Greece's finance minister said Sunday he was confident a deal with the EU over the country's loathed bailout could be found while warning the February 28 deadline may be too tight.
"Our strong stance, based on logic, will lead to an agreement, even at five minutes past the hour," Yanis Varoufakis said in an interview with the Sunday Kathimerini newspaper.
Athens was steeling itself for a meeting of eurozone finance ministers in Brussels on Monday, a high-stakes gamble that could see Greece forced out of the eurozone if a deal is not found by the end of the month.
Varoufakis said consultations on Athens' demands for a radical restructuring of its bailout had made him "optimistic", but warned there were still issues of friction such as privatisations and labour rights.
And he insisted: "There is no plan B."
Thousands of Greeks were expected to take to the streets later Sunday for pro-government demonstrations, with supporters across Europe holding their own rallies to call on Brussels to loosen the noose of austerity.
- 'Battle call of history' -
MEP Manolis Glezos, 92, a member of the ruling radical left Syriza party and World War II resistance icon, called on his compatriots to "respond to the battle call of history".
The EU and the International Monetary Fund bailed Greece out in 2010, and then again in 2012 to the tune of some 240 billion euros, plus a debt write-down worth more than 100 billion euros ($113 billion).
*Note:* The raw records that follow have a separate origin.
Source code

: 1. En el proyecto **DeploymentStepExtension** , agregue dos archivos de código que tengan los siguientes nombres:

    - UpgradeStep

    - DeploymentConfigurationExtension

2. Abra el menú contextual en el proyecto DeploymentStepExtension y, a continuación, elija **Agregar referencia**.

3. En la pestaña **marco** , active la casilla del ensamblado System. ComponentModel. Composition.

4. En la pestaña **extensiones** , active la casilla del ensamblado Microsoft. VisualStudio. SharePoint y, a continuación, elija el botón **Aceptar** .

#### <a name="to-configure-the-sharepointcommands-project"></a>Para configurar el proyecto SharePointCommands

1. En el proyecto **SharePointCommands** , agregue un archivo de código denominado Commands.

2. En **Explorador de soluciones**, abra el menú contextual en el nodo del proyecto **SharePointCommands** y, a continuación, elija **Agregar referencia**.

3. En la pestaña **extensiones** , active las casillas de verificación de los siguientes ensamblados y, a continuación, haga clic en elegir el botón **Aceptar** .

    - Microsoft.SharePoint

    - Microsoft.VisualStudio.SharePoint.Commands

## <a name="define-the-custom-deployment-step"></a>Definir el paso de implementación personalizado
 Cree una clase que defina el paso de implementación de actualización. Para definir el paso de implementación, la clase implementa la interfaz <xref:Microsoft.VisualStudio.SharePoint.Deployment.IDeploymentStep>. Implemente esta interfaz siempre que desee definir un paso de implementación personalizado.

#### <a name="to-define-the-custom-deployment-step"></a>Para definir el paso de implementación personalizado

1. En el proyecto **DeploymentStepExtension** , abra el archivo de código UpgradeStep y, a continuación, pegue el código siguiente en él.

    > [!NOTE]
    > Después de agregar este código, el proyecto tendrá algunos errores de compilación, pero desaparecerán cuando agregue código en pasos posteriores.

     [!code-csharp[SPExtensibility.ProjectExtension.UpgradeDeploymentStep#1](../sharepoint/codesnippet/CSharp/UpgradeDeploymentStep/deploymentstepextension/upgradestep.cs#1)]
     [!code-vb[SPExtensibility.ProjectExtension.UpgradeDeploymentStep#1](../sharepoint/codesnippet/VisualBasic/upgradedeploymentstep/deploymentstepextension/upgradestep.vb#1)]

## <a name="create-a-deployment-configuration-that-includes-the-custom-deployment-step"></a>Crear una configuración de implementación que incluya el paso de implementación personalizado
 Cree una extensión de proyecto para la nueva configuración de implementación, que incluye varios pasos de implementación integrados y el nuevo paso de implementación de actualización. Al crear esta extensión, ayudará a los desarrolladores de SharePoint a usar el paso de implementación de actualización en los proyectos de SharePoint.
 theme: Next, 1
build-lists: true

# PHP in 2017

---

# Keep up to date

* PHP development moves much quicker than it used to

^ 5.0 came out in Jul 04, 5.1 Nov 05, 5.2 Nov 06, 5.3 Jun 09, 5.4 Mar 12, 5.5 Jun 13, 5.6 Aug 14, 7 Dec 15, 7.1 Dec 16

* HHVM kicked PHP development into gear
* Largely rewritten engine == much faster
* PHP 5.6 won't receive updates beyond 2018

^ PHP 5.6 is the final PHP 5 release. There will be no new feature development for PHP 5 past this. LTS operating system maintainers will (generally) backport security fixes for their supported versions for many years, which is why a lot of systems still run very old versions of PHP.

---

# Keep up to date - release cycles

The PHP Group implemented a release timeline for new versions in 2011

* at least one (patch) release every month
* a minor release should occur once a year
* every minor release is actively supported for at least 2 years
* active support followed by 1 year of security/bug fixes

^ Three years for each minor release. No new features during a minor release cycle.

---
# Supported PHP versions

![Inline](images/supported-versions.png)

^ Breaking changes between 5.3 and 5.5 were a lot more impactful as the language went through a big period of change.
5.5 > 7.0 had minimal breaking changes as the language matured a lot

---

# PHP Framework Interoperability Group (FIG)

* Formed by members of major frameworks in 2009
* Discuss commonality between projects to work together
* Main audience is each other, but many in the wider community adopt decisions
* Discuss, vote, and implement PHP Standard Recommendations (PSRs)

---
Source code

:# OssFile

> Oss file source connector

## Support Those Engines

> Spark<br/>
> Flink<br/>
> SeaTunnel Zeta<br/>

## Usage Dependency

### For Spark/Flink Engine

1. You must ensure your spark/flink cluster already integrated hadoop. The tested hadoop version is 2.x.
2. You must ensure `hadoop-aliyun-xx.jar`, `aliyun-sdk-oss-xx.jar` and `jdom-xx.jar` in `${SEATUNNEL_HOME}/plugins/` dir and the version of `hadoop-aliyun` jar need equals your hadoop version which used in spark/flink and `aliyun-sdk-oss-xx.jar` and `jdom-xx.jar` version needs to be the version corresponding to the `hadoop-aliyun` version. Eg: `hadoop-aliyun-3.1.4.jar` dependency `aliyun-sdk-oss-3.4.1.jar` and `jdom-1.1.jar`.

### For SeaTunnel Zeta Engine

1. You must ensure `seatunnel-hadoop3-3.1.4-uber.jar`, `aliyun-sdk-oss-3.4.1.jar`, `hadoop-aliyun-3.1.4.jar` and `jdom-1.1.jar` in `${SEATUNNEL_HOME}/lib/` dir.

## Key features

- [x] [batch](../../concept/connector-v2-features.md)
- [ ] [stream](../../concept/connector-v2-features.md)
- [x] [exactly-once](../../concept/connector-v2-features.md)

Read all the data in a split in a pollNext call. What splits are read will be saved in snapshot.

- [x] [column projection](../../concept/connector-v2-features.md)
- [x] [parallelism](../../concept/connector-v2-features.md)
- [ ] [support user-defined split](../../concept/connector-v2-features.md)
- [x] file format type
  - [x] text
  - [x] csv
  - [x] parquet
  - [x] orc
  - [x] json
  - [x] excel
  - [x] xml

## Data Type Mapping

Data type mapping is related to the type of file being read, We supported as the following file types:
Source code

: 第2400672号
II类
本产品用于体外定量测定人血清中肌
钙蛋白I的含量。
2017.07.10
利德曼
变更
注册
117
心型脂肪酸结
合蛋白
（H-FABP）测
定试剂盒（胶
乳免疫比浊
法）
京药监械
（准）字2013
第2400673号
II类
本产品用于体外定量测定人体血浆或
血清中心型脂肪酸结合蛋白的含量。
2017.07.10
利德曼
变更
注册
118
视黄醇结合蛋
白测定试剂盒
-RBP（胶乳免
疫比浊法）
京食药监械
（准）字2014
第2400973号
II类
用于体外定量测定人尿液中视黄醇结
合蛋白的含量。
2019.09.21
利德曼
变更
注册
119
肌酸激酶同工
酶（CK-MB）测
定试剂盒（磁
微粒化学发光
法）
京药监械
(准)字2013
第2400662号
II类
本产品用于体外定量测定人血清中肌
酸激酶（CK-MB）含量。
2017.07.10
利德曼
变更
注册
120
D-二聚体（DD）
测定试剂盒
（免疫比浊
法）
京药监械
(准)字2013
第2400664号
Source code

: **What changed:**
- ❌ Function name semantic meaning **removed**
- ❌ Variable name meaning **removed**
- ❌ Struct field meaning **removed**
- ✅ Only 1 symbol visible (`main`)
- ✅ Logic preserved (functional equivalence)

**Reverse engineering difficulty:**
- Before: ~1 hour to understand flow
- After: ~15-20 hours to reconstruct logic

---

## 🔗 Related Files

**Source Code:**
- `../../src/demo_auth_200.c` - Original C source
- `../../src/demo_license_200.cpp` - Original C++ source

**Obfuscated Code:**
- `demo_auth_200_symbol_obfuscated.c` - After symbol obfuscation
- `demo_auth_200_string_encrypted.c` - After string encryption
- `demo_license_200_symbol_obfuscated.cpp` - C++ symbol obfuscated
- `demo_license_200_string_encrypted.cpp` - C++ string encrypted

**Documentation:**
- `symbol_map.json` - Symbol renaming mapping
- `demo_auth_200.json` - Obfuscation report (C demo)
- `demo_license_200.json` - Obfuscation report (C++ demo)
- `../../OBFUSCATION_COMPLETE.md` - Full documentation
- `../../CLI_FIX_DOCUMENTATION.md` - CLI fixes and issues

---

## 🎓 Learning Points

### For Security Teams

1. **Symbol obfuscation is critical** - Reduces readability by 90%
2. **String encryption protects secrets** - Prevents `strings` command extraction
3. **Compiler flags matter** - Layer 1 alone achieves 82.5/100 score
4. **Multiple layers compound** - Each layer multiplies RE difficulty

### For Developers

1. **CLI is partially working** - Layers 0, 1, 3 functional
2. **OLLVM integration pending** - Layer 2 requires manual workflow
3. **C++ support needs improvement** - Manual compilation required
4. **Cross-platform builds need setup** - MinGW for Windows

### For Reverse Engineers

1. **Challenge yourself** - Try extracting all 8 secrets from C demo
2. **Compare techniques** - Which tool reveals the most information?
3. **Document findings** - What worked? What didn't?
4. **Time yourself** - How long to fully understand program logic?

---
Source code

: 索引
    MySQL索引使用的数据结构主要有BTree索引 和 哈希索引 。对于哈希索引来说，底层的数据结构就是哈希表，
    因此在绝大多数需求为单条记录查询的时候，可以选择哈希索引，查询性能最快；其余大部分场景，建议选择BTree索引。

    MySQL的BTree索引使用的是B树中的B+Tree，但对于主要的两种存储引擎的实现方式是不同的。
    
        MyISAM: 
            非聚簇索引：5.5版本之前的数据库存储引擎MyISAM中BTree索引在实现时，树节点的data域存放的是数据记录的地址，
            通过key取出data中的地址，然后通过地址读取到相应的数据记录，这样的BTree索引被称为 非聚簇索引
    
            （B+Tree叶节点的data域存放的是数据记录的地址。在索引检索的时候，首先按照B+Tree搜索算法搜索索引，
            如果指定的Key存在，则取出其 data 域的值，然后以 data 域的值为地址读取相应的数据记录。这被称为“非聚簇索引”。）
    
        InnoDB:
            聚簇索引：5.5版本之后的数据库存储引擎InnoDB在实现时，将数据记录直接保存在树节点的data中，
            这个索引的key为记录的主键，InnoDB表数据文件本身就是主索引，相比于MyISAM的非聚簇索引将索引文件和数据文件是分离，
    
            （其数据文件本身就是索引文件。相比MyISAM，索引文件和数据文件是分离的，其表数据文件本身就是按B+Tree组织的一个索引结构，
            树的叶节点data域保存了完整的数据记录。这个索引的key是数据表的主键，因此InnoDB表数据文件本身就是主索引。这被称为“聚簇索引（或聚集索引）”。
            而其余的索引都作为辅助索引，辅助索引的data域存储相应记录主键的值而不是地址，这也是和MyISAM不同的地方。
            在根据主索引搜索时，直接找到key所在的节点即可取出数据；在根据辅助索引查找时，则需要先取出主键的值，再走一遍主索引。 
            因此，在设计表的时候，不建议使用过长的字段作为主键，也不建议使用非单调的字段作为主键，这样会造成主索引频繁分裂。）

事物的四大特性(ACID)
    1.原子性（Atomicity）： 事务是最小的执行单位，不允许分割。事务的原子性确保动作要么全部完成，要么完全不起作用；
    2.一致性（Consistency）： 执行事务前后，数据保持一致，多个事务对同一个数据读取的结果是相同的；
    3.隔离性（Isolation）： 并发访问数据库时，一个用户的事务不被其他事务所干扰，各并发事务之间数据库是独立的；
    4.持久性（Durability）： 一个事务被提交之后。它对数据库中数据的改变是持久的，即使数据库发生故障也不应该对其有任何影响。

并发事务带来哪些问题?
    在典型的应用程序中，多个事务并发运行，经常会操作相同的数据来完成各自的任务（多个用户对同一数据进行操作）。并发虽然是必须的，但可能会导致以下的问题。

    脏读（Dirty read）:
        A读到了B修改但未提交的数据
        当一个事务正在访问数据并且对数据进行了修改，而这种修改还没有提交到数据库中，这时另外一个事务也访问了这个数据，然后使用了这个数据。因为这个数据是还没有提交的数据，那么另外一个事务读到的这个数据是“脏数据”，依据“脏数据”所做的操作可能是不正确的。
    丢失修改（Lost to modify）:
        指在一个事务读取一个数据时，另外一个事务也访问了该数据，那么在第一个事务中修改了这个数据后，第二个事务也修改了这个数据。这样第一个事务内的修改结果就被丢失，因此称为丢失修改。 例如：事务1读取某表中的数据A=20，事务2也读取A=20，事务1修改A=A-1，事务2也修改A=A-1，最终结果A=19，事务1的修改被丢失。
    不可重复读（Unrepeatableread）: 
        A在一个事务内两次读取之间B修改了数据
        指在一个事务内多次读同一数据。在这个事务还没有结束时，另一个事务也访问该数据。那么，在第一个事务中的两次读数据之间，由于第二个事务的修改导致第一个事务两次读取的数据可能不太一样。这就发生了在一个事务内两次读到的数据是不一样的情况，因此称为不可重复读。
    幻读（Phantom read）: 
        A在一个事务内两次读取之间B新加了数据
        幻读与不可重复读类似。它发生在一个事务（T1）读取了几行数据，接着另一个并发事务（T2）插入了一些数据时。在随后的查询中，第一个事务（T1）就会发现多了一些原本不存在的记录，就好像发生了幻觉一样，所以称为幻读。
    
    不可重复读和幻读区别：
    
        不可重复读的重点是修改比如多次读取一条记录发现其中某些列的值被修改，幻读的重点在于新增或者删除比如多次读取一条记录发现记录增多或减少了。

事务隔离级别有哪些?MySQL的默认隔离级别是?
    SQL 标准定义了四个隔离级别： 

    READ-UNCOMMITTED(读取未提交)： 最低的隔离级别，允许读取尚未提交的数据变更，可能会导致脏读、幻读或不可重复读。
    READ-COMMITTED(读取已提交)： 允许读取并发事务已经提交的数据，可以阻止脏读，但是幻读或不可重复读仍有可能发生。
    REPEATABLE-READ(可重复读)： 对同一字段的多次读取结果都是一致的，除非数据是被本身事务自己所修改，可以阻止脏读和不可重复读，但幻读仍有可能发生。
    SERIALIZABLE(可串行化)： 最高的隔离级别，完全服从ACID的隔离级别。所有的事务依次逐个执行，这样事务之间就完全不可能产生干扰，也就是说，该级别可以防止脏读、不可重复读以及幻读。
In return for the bailouts, the then centre-right Greek government agreed to a series of stinging austerity measures, and the much-resented oversight by the EU, IMF and European Central Bank "troika".
Prime Minister Alexis Tsipras won elections last month on promises to ditch the programme, which he said was strangling the economy.
He laid out his plans for a new deal to his peers, including Europe's sceptical paymaster German Chancellor Angela Merkel, at his first European Union summit last week.
Merkel recognised the need for compromise on all sides, but also called for Greece to respect the conditions of the bailout -- a position that neatly encapsulated both sides in the stand-off.
Tsipras said Saturday that Monday's meeting of the 19 eurozone finance ministers, which kicks off at 1400 GMT, will be "difficult", adding that "it is early to speak of an agreement."
The EU has urged Greece to prolong its bailout, without which it fears it will default on its debts.
It is also unwilling to let Greece off the hook while other EU member states that received bailouts were forced to implement painful reforms.
The Greek government insists it wants a "bridge programme" instead, which would tide it over while it negotiates a new deal on an austerity programme it says has punished ordinary Greeks, creating desperate poverty and sky-high unemployment.
The jobless rate was 25.8 percent in November, with youth unemployment at a towering 50.6 percent.
Greek newspapers clung to hope for a deal, with the Vima weekly running a cartoon showing Merkel and Tsipras building a stone bridge together.